So I was the one acting like a douche? I seem to remember it was you trying to press your negative views on the newer trilogy on men.

But then again, as I said, memory is poopy. i'm the only one I know who actually watches bad movies so I can remind myself why I hate them.


----------



## Chee (May 26, 2009)

I think our first debate was Batman related. I don't remember it either.


----------



## MartialHorror (May 26, 2009)

I think I was annoyed at all the hype "Dark Knight" was getting.


----------



## Vonocourt (May 26, 2009)

MartialHorror said:


> So I was the one acting like a douche? I seem to remember it was you trying to press your negative views on the newer trilogy *on men.*



What's that mean?


----------



## MartialHorror (May 26, 2009)

Vonocourt said:


> What's that mean?



Typo, I meant "me".


----------



## Chee (May 26, 2009)

Martial likes being on men. :ho



> I think I was annoyed at all the hype "Dark Knight" was getting.

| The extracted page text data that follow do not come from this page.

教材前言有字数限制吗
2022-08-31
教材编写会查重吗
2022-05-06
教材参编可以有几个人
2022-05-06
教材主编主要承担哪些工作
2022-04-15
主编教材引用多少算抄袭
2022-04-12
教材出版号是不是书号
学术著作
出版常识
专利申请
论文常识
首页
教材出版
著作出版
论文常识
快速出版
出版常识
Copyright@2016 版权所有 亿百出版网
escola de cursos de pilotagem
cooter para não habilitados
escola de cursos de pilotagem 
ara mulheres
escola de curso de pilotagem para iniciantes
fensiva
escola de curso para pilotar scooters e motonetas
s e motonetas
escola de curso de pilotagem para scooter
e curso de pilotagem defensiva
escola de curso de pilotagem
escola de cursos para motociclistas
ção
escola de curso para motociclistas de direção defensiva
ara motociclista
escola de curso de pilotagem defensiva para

Wasn't about that...maybe it was Joker related...something about Jack Nicholson or something. Or maybe it was about future TDK sequels...ugh. I hate not knowing. Useless matter anyways.


----------



## MartialHorror (May 26, 2009)

Like how I thought how Nolans next Batman movie should be combined with saw 6?

"Hello Bruce, let's play a little game...."

lol, from the comment, it sounds more like I'm accusing Vono of forcing himself on men....


----------



## Chee (May 26, 2009)

> wan't brainless



You're on a roll today Martial.


----------



## MartialHorror (May 26, 2009)

Chee said:


> You're on a roll today Martial.



Eh? I didn't say that!


----------



## Chee (May 26, 2009)

> If you wan't brainless, non-stop action, this is for you. But the weak plot, characters, narrative and constant plot holes turned it into a mess of a blockbuster.



Yes you did.


----------



## MartialHorror (May 26, 2009)

Dammit! Must correct!


----------



## Castiel (May 27, 2009)

meh, I personally just loved everything about this movie, but I guess most people have become jaded in our time, and that's fine too I guess.


----------